Even at the height of the over borrowing in 2007 the world had too much car capacity. Many of the west’s factories were geared to selling expensive and complex vehicles to the successful and to the affluent in the west. Some manufacturers concentrated on selling second and third cars to the very rich. Volume manufacturers often specialised in company car products to middle managers or ever more sophisticated vehicles to discerning individuals who could get access to large car loans. These markets are badly damaged by the end of easy credit, and may not return to their former levels for a long time.
The car market is a good illustration of the imbalances that bedevil the world economy. In the east are millions of people who have never owned a car. Many of them work very hard for low wages.

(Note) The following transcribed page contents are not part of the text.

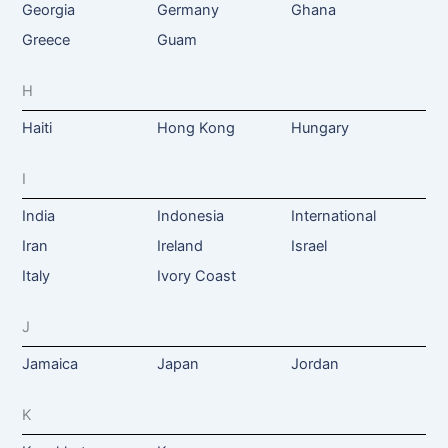
Georgia
Germany
Ghana
Greece
Guam
H
Haiti
Hong Kong
Hungary
I
India
Indonesia
International
Iran
Ireland
Israel
Italy
Ivory Coast
J
Jamaica
Japan
Jordan
K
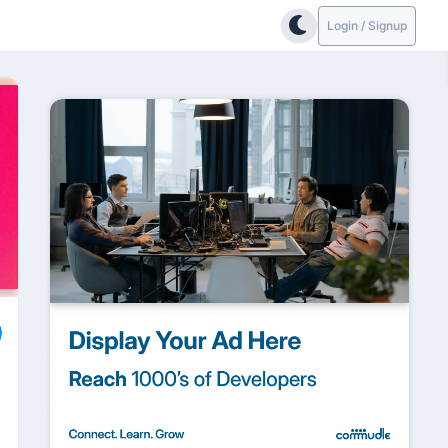
Login / Signup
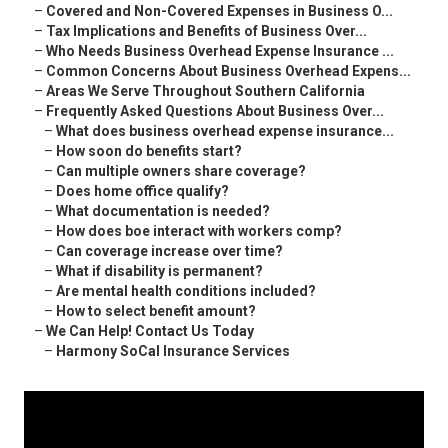
–
Covered and Non-Covered Expenses in Business O...
–
Tax Implications and Benefits of Business Over...
–
Who Needs Business Overhead Expense Insurance ...
–
Common Concerns About Business Overhead Expens...
–
Areas We Serve Throughout Southern California
–
Frequently Asked Questions About Business Over...
–
What does business overhead expense insurance...
–
How soon do benefits start?
–
Can multiple owners share coverage?
–
Does home office qualify?
–
What documentation is needed?
–
How does boe interact with workers comp?
–
Can coverage increase over time?
–
What if disability is permanent?
–
Are mental health conditions included?
–
How to select benefit amount?
–
We Can Help! Contact Us Today
–
Harmony SoCal Insurance Services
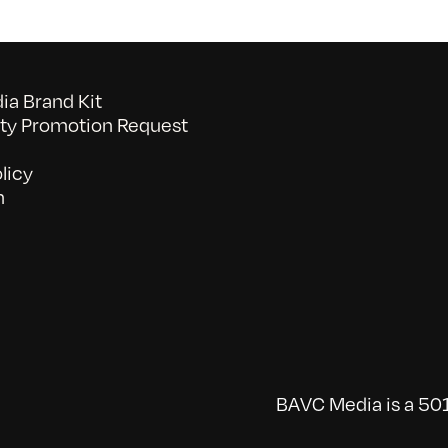
a Brand Kit
y Promotion Request
licy
n
BAVC Media is a 501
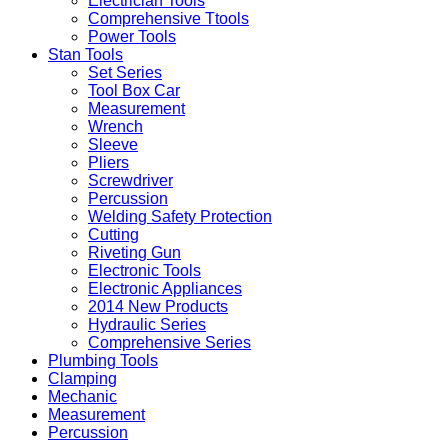
Electrician Tools
Comprehensive Ttools
Power Tools
Stan Tools
Set Series
Tool Box Car
Measurement
Wrench
Sleeve
Pliers
Screwdriver
Percussion
Welding Safety Protection
Cutting
Riveting Gun
Electronic Tools
Electronic Appliances
2014 New Products
Hydraulic Series
Comprehensive Series
Plumbing Tools
Clamping
Mechanic
Measurement
Percussion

A sophisticated and expensive vehicle is way beyond their dreams and current capacity. They would like the chance to buy a simpler, cheaper more rugged vehicle suitable for their pockets and local conditions. The Indian industry is now experimenting with just such a product.
In the west are millions of workers with cars, who are now finding it difficult to take out the loans to buy more modern and better specified replacements. When people fear for their jobs they rein in spending on cars. When banks are stretched, cutting down the car loans is an easy option for them.
The industrial renaissance of post war Germany in part revolved around production of the Beetle. A simple relatively cheap car became a popular icon, because it was affordable and reliable. Asia needs several such products to lead the expansion of domestic demand for cars. Is the west’s industry going to come up with something, or is it going to ignore that opportunity, watching the switch of leadership from western to eastern car companies?
Come to think of it, some smaller more fuel efficient cheaper products could go down well in the West as well. Many retired people, unhappy with the attack on their savings, might be persuaded to buy a realistically priced run about from some of their savings before government policy destroys more of its value.
The industry has to rethink its strategy. The Western regulators also have to take on board that their many requirements have been adding cost and weight to Western vehicles, putting them out of reach of many people round the world who would like to buy a car.
UK government policy is to cut private sector living standards for many, by increasing taxes, increasing borrowing from private sector savers, and slashing interest rates on money saved. That means we will not be able to buy so many cars.